# [Задания]
1. Извлеките из текста о Мондриане фрагмент между словами «Мысль (озвученная Хофманом» и «пониманию устройства мира.», включая их, без каких-либо изменений.
2. Ответьте на вопросы по тексту о Мондриане.
(а) Что, по наблюдению Хофмана, помимо острых углов исключается из изобразительных средств Мондриана?
(б) Каким учением увлекался Мондриан?
(в) На какую творческую группу оказала большое влияние идея общества равновесия и гармонии?
3. Перечислите всех людей, которых текст о Мондриане называет по фамилии.

# [Исходный текст]
Хофман считает, что Мондриан стремится к тому, чтобы познать сущностное с помощью линий. Иными словами, голландский художник стремится выделить из особенного всеобщее и универсальное. На пути к этой цели мастер из огромного количества линий, которые доступны в окружающем мире, улавливает и фиксирует главные. Хофман отмечает, что из ограниченного арсенала изобразительных средств также исключаются острые углы и кривые линии пока, наконец, не остается «аксиоматическое противоречие вертикалей и горизонталей». Мондриан, таким образом, берет линию под контроль, формальное начало постепенно вытесняет предметное содержание, и художественная форма становится суверенной. Художник обращается к постоянному и неизменному, и тем самым в системах координат, выбранных мастером, устанавливается универсальное равновесие. В этом смысле, можно сказать, что в своих работах Мондриан выступает как человек с идеалистическим мировоззрением.

Мысль (озвученная Хофманом в своей работе) о том, что художник использует свою субъективность для видения сущностного, соответствует представлениям Кассирера. Немецкий философ считал, что одна из главных функций искусства связана с возможностью художника проявить свою индивидуальность в объективном. При этом, помимо выражения своего внутреннего мира мастер также познает окружающий мир в процессе творчества. Последнее справедливо по отношению к Питу Мондриану. Линии, увиденные в природе и «прочувствованные» художником, позволили ему (художнику) прийти к пониманию устройства мира.

Упоминает Хофман (посредством цитирования самого художника) и о том, что Мондриан увлекался теософией, но австрийский искусствовед представляет данный факт через призму неокантианских идей. Хофман подчеркивает, что мировоззрение Мондриана стирает границу между чувственным и духовным восприятием. Художник у Хофмана предстает как способный прозревать закон, таящийся под поверхностью, то есть «читать эмпирический мир как раскрытую книгу». Такой взгляд Хофмана на личность художника согласуется с убеждением неокантианцев о том, что разум привносит логическую связь в мир и упорядочивает хаотичное бытие.

Любопытно то, что Мондриан, достигнув выражения некоего универсального смысла в своих работах, не удовлетворяется полученным результатом. Художник считает, что искусство является лишь звеном внутри «универсального поля связей». Иными словами, Мондриан убежден, что область прекрасного лишь отчасти заполняется произведением искусства. Хофман приводит цитату художника: «Мы видим, что чистая красота сама являет себя в постройках, сконструированных исключительно по законам необходимости и целесообразности, в жилых комплексах, фабриках, магазинах и т. д.» Здесь, в данной цитате, Мондриан показывает себя как человек, задумавшийся о будущем идеальном устройстве жизни. Выведенный «закон» эмпирического устройства мира, основанного на вертикалях и горизонталях, позволил художнику прийти к представлению о новом, всеобъемлющем принципе творческой деятельности, воплощенной в понятии неопластицизма: «Чистое пластическое видение, заявляет Мондриан, — должно построить новое общество, не иначе, как в искусстве построило новую пластику. Это будет общество, основанное на эквивалентном дуализме, общество равновесных связей». Художник видит возможность (несколько утопическую) построения общества в соответствии с принципом равновесия и гармонии. Данная идея оказала большое влияние на творческую группу De Stijl, участие в которой принимал и сам Мондриан.

# [Предоставленный материал]
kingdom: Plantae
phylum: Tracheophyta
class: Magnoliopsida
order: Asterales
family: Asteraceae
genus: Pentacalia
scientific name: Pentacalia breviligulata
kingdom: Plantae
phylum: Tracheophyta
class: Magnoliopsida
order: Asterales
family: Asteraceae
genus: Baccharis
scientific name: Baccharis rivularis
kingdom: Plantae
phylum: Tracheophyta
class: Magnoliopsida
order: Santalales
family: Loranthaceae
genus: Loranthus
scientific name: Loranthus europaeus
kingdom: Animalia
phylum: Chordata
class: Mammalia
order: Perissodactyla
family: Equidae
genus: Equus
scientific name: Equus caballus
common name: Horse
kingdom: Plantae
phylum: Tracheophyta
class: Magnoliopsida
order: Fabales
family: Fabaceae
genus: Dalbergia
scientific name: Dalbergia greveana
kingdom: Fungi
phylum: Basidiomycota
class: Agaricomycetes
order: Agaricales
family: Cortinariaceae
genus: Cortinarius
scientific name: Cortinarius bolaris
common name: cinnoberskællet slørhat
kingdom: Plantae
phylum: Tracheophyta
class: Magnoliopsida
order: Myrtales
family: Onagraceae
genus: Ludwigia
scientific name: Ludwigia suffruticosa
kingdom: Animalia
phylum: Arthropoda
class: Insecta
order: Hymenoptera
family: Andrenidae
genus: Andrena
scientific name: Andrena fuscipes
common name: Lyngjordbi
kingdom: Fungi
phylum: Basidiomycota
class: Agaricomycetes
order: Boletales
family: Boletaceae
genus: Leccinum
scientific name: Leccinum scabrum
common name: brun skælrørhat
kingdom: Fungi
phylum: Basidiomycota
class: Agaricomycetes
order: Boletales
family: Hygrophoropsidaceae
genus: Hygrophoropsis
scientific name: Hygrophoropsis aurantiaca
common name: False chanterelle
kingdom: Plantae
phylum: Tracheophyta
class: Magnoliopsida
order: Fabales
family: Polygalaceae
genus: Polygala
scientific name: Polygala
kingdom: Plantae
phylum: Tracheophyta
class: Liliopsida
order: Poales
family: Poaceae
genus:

# [Ответы]
1.
Мысль (озвученная Хофманом в своей работе) о том, что художник использует свою субъективность для видения сущностного, соответствует представлениям Кассирера. Немецкий философ считал, что одна из главных функций искусства связана с возможностью художника проявить свою индивидуальность в объективном. При этом, помимо выражения своего внутреннего мира мастер также познает окружающий мир в процессе творчества. Последнее справедливо по отношению к Питу Мондриану. Линии, увиденные в природе и «прочувствованные» художником, позволили ему (художнику) прийти к пониманию устройства мира.

2.
(а) Кривые линии.
(б) Теософией.
(в) На группу De Stijl.

3.
- Хофман
- Мондриан (Пит Мондриан)
- Кассирер